At time T plus 1 microsecond later, that ‘angle’ and/or ‘aspect’ is no longer aligned such that it can be detected. DID your system detect me in the first place? If it did, what useful information did you collect to even process as to my range, altitude, heading, and speed? (Hint: Probably Zilch, Nil, Nada.)
Did I mention that the RCS signal return you were able to detect was the equivalent of a (at most) large insect? How many large insects, or birds, bats, or chunks of vegetable matter are flying through your network airspace at any given time? Know anything about ambient RF noise? What are the chances your system filters out that 1 microsecond of signal as random noise? (Hint: Pretty Frickin' High - and all the processing power in the world doesn't help you if you are integrating a Zero) My RF ‘fuzzball’, in all frequencies where the physics dictate I can be tracked, is defined by very narrow spikes and very deep nulls. My three-dimensional orientation to any and all of your sensors is changing constantly and rapidly-- even if I fly in a straight line, constant speed and elevation.
Oh, did I mention my tiny signal was received among all the other combat environment RF activity... including my onboard EW and offboard jammer support?
BTW: Did I mention this is ‘day one’ and your radars and control nodes are the primary targets?As to Dr Friedman's unoriginal gnashing over IR emissions, I'll just paraphrase myself again:
Infra-red tracking is a short range capability. Just like for visible light digital detection systems, digital infrared detection requires at a minimum 1 pixel with detectable contrast to surrounding pixels. (Analog systems, such as the human eye require 1/2 arc-seconds 'width' contrasting against the field of view).These are clear-sky minimums. Any kind of moisture in the air between target and detector, or behind the target will reduce detection range. Typical operating altitudes commonly have a lot of this moisture equal or above them.
The total target contrast is attenuated by the physical properties of the atmosphere itself.
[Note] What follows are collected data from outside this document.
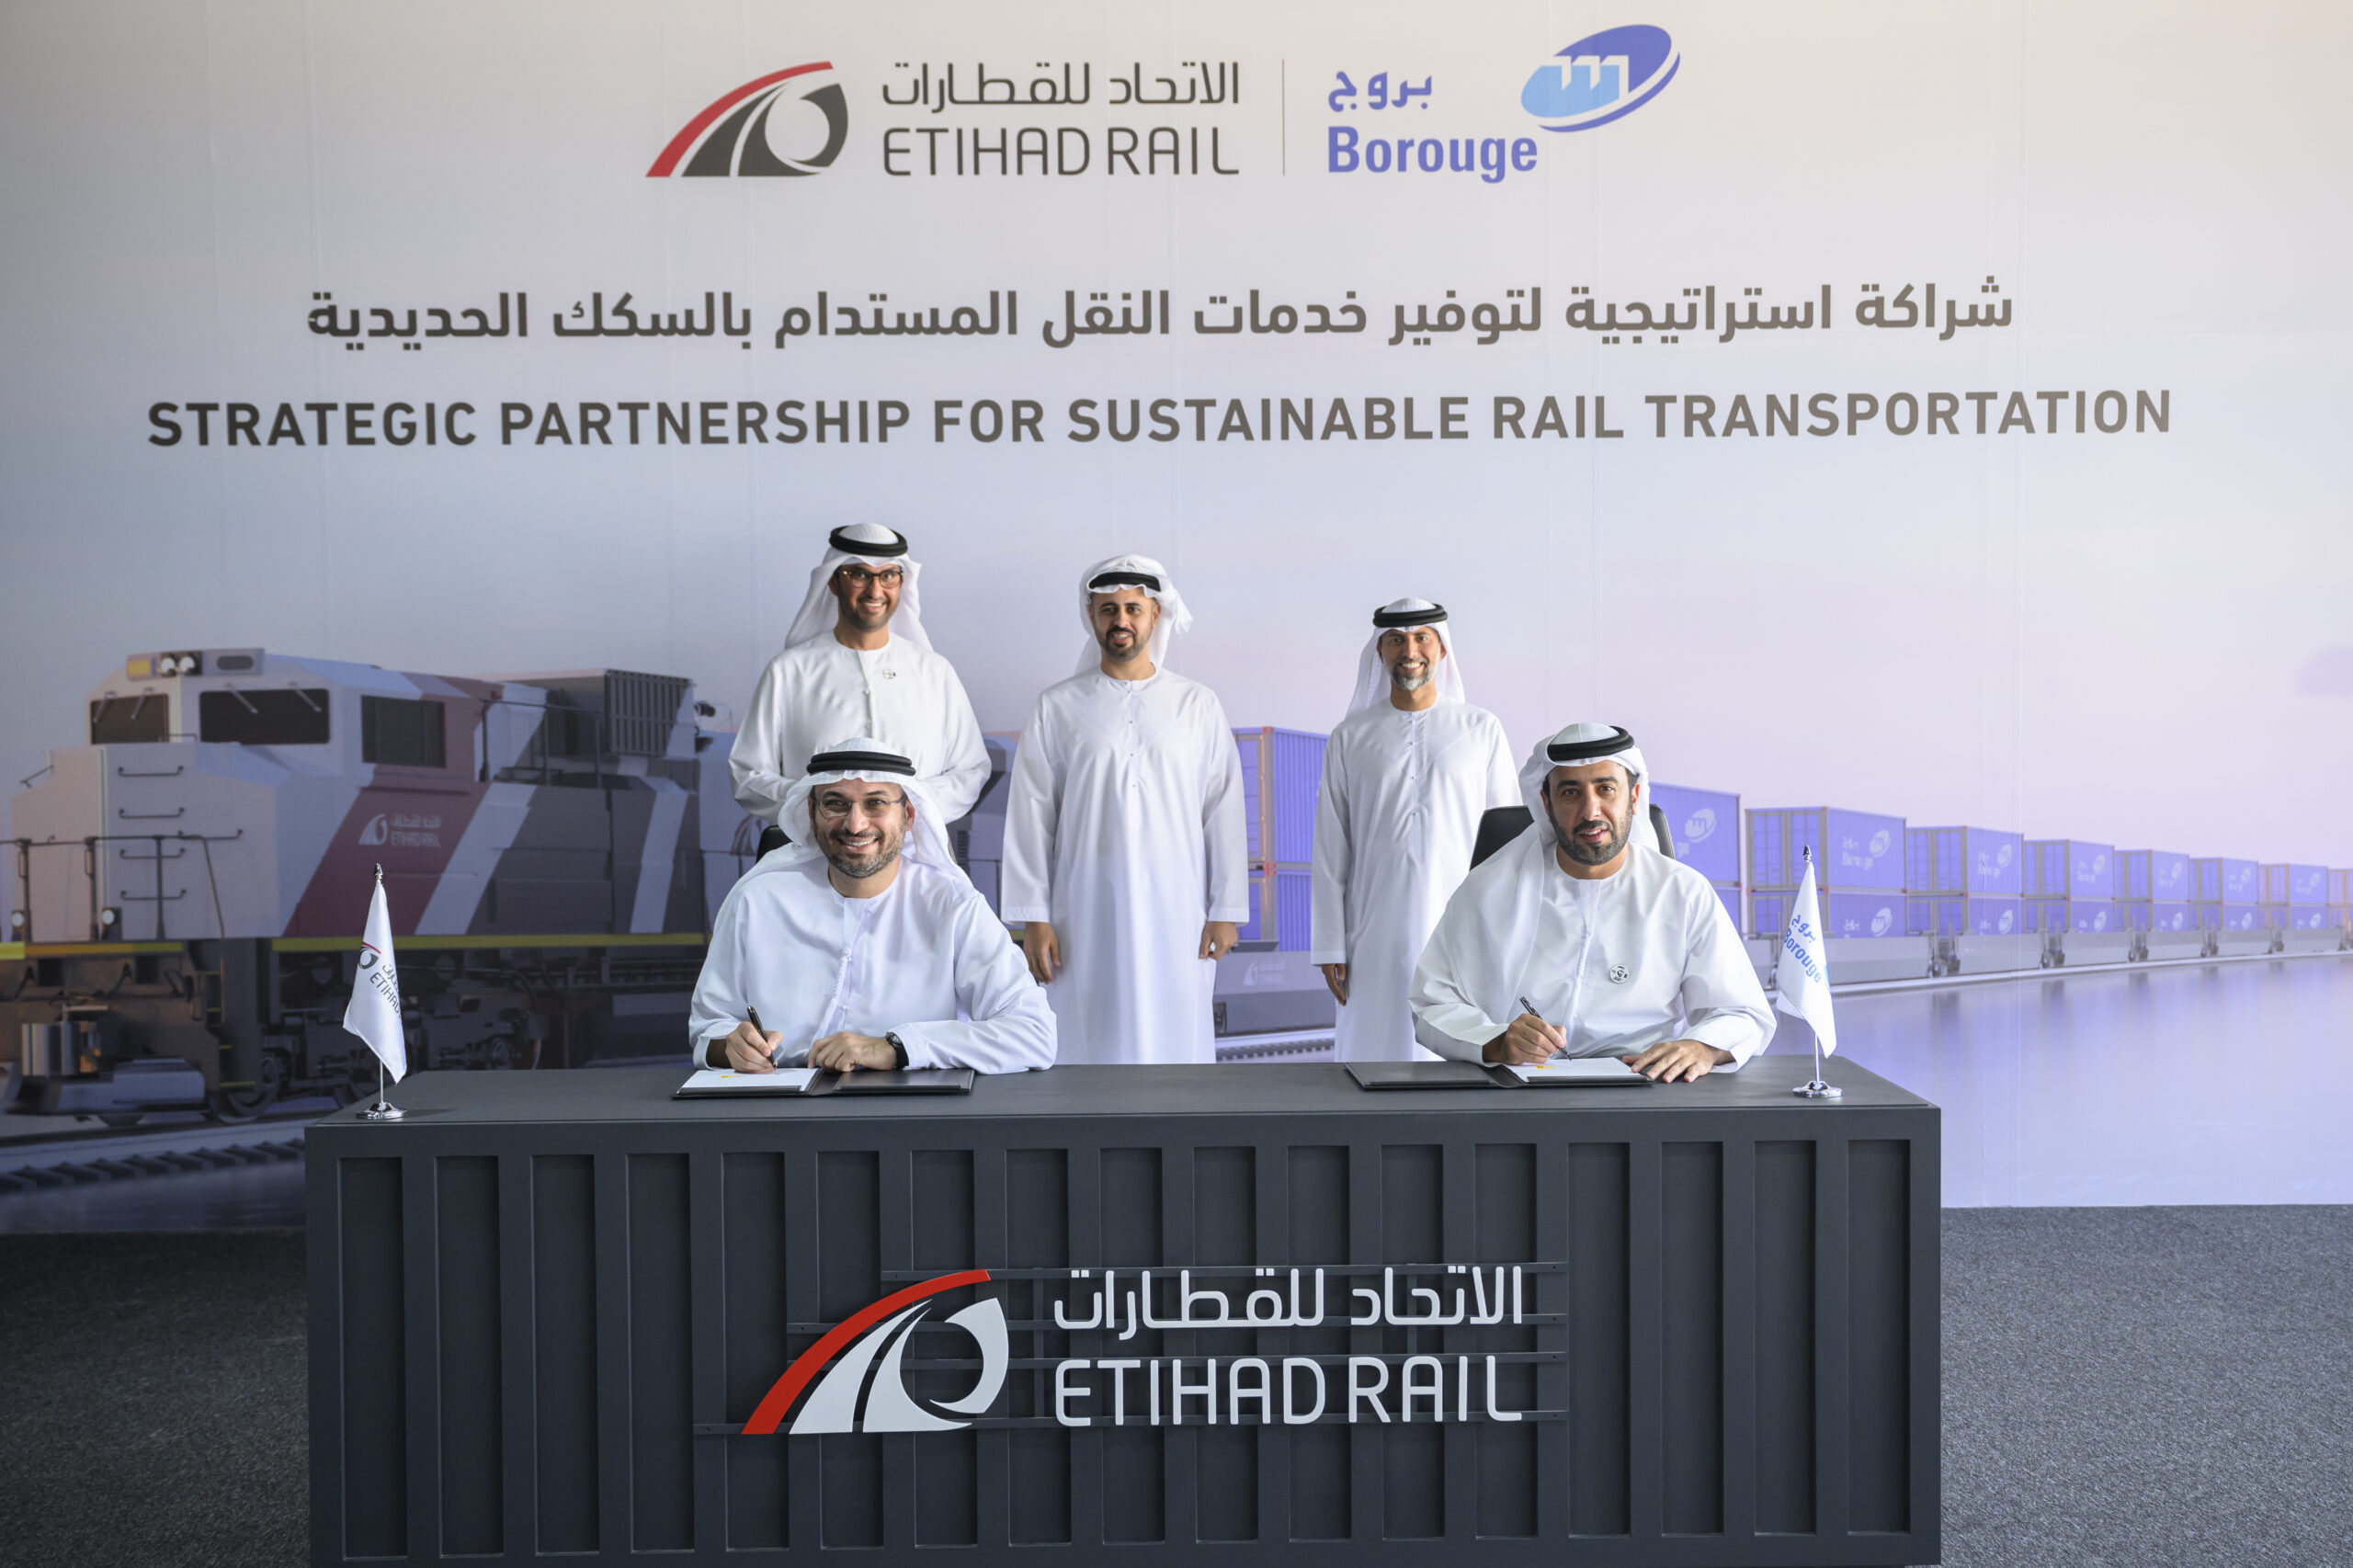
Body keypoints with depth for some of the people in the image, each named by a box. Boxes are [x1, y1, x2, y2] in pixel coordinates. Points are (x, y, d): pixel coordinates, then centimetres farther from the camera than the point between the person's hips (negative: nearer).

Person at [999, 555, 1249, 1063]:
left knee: (1176, 1041, 0)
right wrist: (1033, 919, -2)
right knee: (1093, 1045, 0)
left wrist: (1226, 911, 1)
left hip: (1176, 913, 0)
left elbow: (1223, 813, 6)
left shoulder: (1198, 705, 7)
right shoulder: (1057, 707, 6)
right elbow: (1030, 817, 4)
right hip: (1086, 917, 0)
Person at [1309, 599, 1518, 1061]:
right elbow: (1331, 849, 7)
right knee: (1378, 1051, 1)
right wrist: (1330, 945, 2)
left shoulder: (1481, 730, 5)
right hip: (1378, 934, 1)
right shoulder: (1351, 738, 7)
The major constituent gases 'absorb' Medium IR frequencies, and those just happen to be the part of the bandwidth emitted by the jet exhaust. The Low IR and High IR bands aren't absorbed nearly as much, but that is OK, because the emissions are much lower as well -- so the management of these emissions is accomplished by selection of outer mold line shaping, coating colors and surface textures.
Fear is the Mind-Killer
Deptula runs rings around Friedman, stating cogent fact after fact. Friedman merely expresses fear after fear with little or poor rationale for that fear:"The way LPI usually works is you send out a signal that looks like noise and somehow you reassemble that signal when it comes back," said Friedman. That depends on massive processing power and sophisticated algorithms – which are becoming more available to everyone. Are you so much smarter in your processing than the other guy?"Dr Friedman reveals much here. If he understood how LPI actually worked he wouldn't imply it came down to being 'smarter' in processing. The LPI radar 'knows' what type it is, the carrier frequency used at any point in time, the modulation bandwidth used at any point in time, the modulation period, the scan timing that determines where the radar beam(s) is/are pointed at any one time, and when the radar modulation pattern used begins. The air defense systems, do NOT.
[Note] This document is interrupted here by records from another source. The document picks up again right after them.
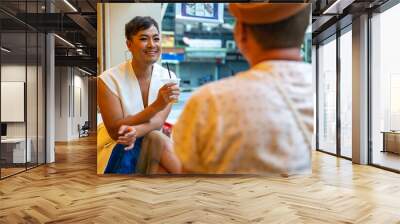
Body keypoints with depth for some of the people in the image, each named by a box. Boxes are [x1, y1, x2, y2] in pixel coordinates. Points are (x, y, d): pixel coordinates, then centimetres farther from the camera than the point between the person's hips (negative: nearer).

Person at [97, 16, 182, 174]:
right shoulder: (108, 80, -14)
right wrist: (157, 105, -31)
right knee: (162, 143, -28)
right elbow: (115, 131, -19)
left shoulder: (168, 77, -4)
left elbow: (158, 121, -13)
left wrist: (135, 131, -36)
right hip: (115, 149, -3)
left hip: (150, 142, 4)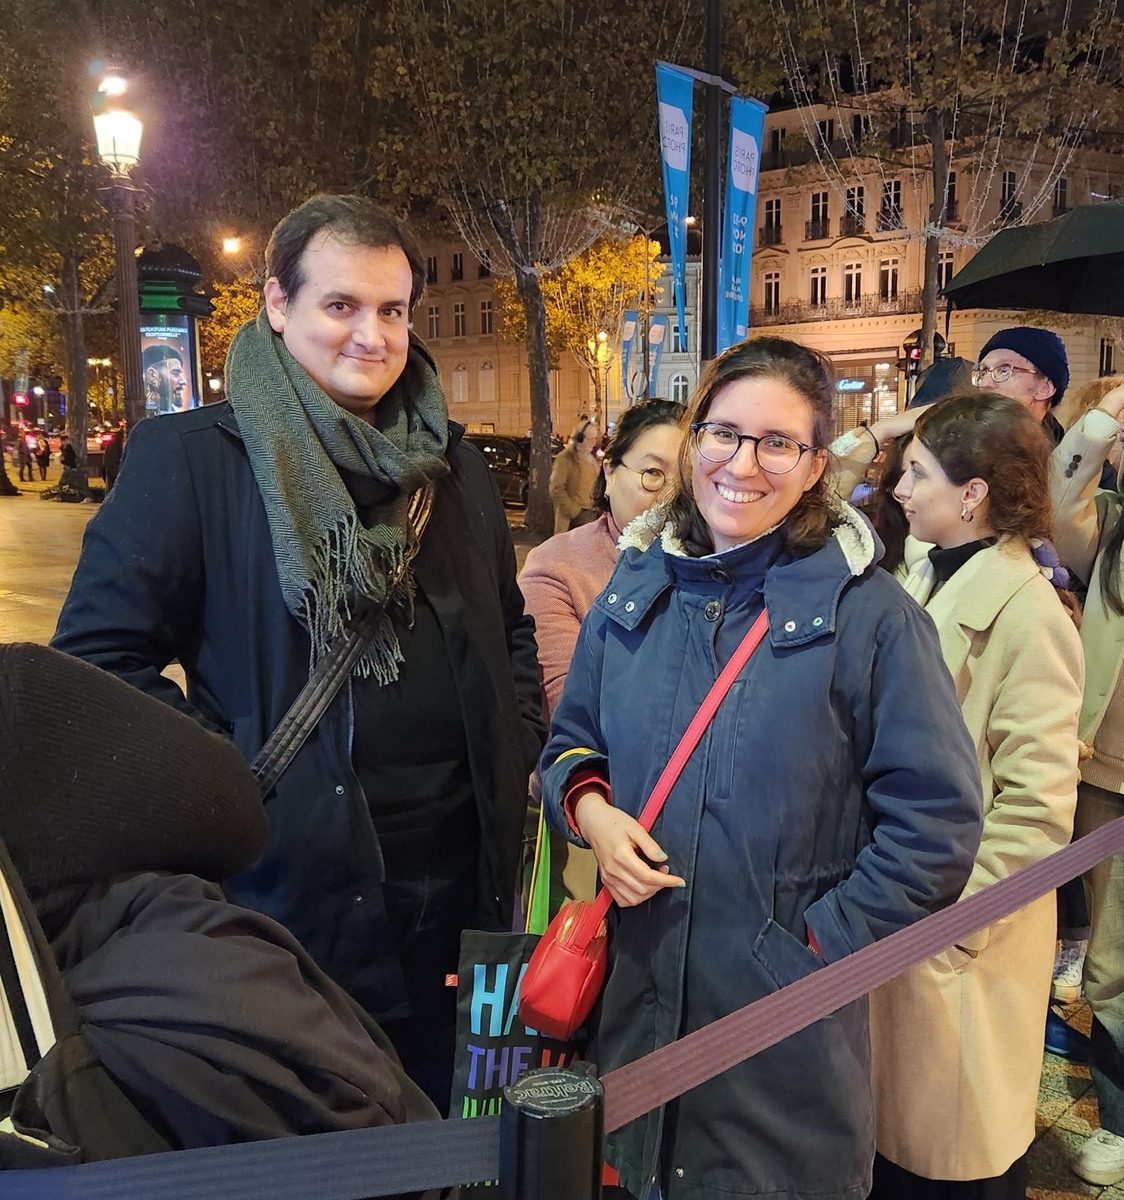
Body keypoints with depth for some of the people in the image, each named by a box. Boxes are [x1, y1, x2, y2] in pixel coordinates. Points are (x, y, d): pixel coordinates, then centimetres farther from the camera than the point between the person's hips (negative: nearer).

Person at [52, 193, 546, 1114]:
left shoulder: (453, 463, 8)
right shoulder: (186, 457, -8)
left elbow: (510, 630, 18)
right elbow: (100, 654, -9)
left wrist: (519, 754, 6)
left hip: (458, 869, 5)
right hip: (288, 874, -4)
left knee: (435, 1132, 23)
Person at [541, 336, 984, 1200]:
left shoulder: (868, 612, -12)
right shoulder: (636, 589, 2)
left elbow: (935, 821, -10)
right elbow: (571, 740, 13)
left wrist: (824, 942, -12)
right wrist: (590, 810, -8)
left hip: (789, 1016, -3)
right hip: (638, 992, 4)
Sydney Freedberg does contortions to tie this mess of an article up at the end and there's much that in comparison to the above is simply niggling nonsense.
In closing, let me also note that among the most irritating aspects of these kinds of articles is the framing of the problem as essentially 'static' stealth designs against an onslaught of rapid progress in low observable detection schemes. Neither is standing still, and neither rely solely on 'technology', they rely on technology AND tactics.
P.S. And I've yet to see anyone make a convincing case to not make a weapon system as stealthy as possible ESPECIALLY in the face of advanced air defense systems.